About this exercise: Whenever a line of the records below contains the word "bairro", copy that line.

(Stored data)
++++

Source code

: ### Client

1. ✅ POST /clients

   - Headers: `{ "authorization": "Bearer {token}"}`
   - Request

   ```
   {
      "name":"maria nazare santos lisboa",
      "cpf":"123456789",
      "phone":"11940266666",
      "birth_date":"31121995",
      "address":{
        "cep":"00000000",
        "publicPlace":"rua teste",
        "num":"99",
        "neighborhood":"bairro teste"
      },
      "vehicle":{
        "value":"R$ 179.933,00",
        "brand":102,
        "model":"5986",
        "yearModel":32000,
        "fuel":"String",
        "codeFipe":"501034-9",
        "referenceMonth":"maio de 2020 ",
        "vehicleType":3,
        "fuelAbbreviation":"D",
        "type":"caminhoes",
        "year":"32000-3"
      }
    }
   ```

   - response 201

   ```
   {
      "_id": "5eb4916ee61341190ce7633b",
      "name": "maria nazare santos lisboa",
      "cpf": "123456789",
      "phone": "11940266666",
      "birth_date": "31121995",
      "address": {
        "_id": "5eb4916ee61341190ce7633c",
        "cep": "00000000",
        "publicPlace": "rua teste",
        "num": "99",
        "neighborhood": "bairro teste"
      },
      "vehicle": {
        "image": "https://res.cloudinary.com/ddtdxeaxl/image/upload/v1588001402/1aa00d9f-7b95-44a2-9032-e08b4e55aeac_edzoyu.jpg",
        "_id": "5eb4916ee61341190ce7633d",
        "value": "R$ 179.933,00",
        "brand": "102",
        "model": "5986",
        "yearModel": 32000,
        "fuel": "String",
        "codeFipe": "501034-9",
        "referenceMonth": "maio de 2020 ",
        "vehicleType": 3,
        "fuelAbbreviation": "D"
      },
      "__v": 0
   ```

++++

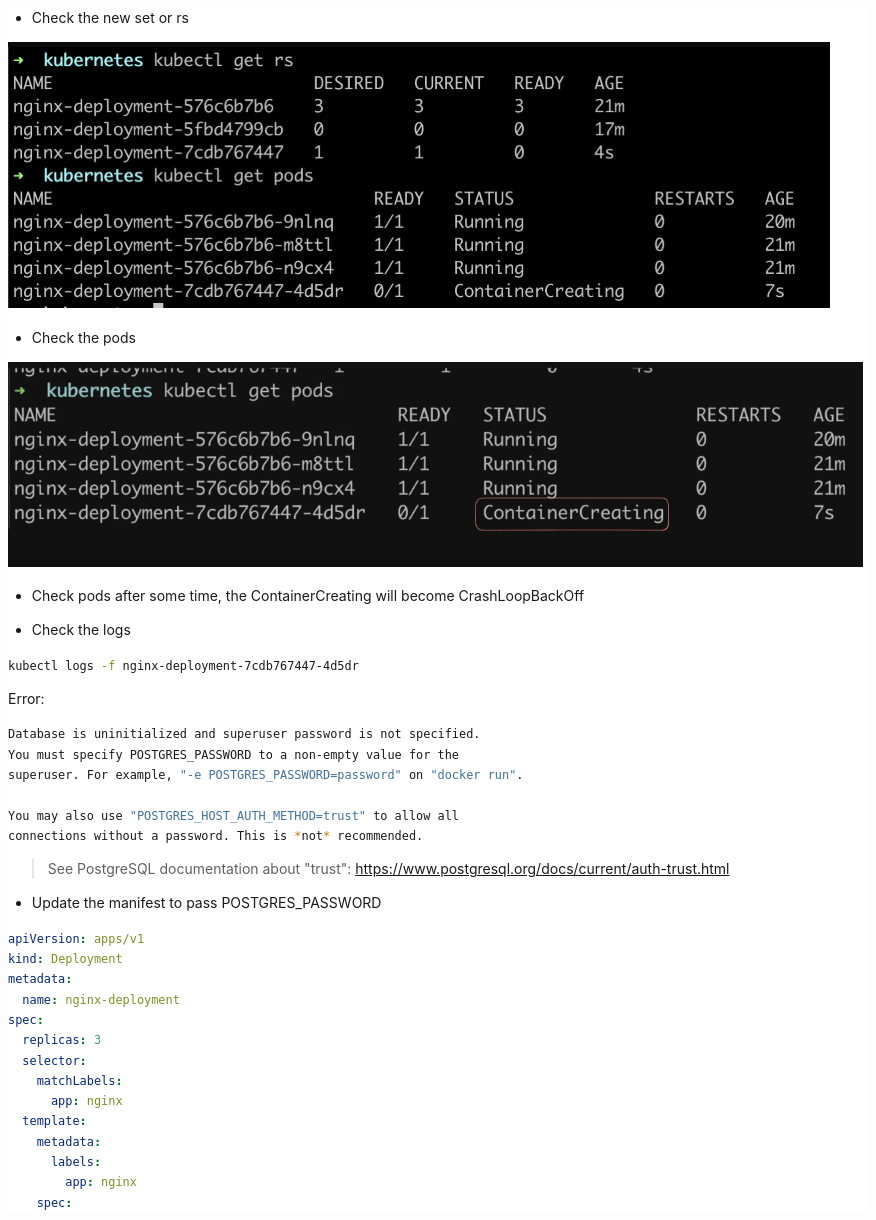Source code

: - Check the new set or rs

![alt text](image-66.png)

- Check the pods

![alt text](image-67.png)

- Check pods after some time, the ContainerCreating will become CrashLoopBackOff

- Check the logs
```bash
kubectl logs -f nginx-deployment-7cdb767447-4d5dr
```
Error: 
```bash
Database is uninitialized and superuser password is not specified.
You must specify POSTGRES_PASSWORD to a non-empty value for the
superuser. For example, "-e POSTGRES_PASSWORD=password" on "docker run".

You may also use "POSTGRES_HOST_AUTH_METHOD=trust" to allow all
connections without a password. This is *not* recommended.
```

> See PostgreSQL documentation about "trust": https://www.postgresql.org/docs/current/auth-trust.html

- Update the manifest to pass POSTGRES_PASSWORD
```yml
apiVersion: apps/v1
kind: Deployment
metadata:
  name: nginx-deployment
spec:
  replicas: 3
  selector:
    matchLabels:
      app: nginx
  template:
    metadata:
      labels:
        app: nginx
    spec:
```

++++

Expected answer:
        "neighborhood":"bairro teste"
        "neighborhood": "bairro teste"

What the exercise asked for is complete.